>>>>>

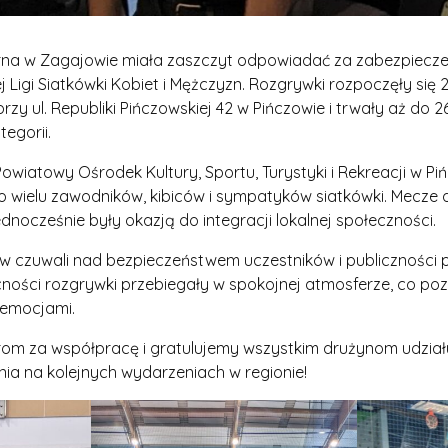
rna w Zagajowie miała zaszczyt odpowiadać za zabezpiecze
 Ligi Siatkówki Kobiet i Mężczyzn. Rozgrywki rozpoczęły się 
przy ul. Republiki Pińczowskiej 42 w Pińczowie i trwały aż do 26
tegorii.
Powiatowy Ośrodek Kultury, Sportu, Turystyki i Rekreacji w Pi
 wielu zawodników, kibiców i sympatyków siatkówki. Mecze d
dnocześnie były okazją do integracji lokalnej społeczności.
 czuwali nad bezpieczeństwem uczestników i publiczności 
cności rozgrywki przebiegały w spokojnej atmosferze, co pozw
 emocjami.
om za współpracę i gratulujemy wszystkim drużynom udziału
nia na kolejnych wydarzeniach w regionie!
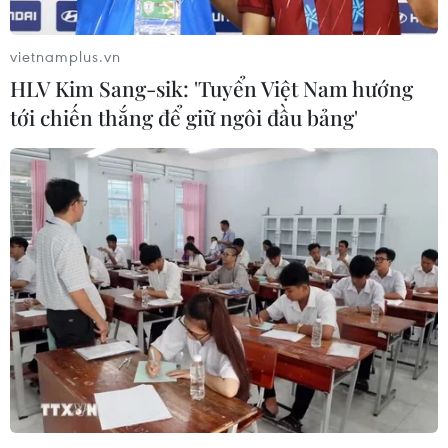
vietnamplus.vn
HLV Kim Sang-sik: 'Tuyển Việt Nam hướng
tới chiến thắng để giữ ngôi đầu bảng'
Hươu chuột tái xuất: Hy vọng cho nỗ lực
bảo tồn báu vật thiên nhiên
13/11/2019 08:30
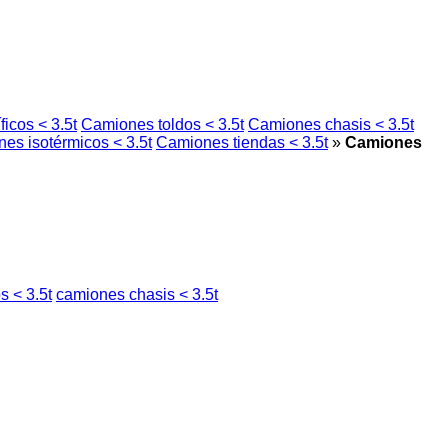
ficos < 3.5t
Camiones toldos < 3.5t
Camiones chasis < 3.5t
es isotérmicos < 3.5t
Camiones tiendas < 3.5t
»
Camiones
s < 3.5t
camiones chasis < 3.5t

<<<<<

* [EXERCISE BRIEF] Copy out the text of all the material above, changing every "3.5t" to "3,5t" and keeping everything else the same. Leave the pictures out.

* [SOLUTION]
rna w Zagajowie miała zaszczyt odpowiadać za zabezpiecze
 Ligi Siatkówki Kobiet i Mężczyzn. Rozgrywki rozpoczęły się 
przy ul. Republiki Pińczowskiej 42 w Pińczowie i trwały aż do 26
tegorii.
Powiatowy Ośrodek Kultury, Sportu, Turystyki i Rekreacji w Pi
 wielu zawodników, kibiców i sympatyków siatkówki. Mecze d
dnocześnie były okazją do integracji lokalnej społeczności.
 czuwali nad bezpieczeństwem uczestników i publiczności 
cności rozgrywki przebiegały w spokojnej atmosferze, co pozw
 emocjami.
om za współpracę i gratulujemy wszystkim drużynom udziału
nia na kolejnych wydarzeniach w regionie!
vietnamplus.vn
HLV Kim Sang-sik: 'Tuyển Việt Nam hướng
tới chiến thắng để giữ ngôi đầu bảng'
Hươu chuột tái xuất: Hy vọng cho nỗ lực
bảo tồn báu vật thiên nhiên
13/11/2019 08:30
ficos < 3,5t
Camiones toldos < 3,5t
Camiones chasis < 3,5t
es isotérmicos < 3,5t
Camiones tiendas < 3,5t
»
Camiones
s < 3,5t
camiones chasis < 3,5t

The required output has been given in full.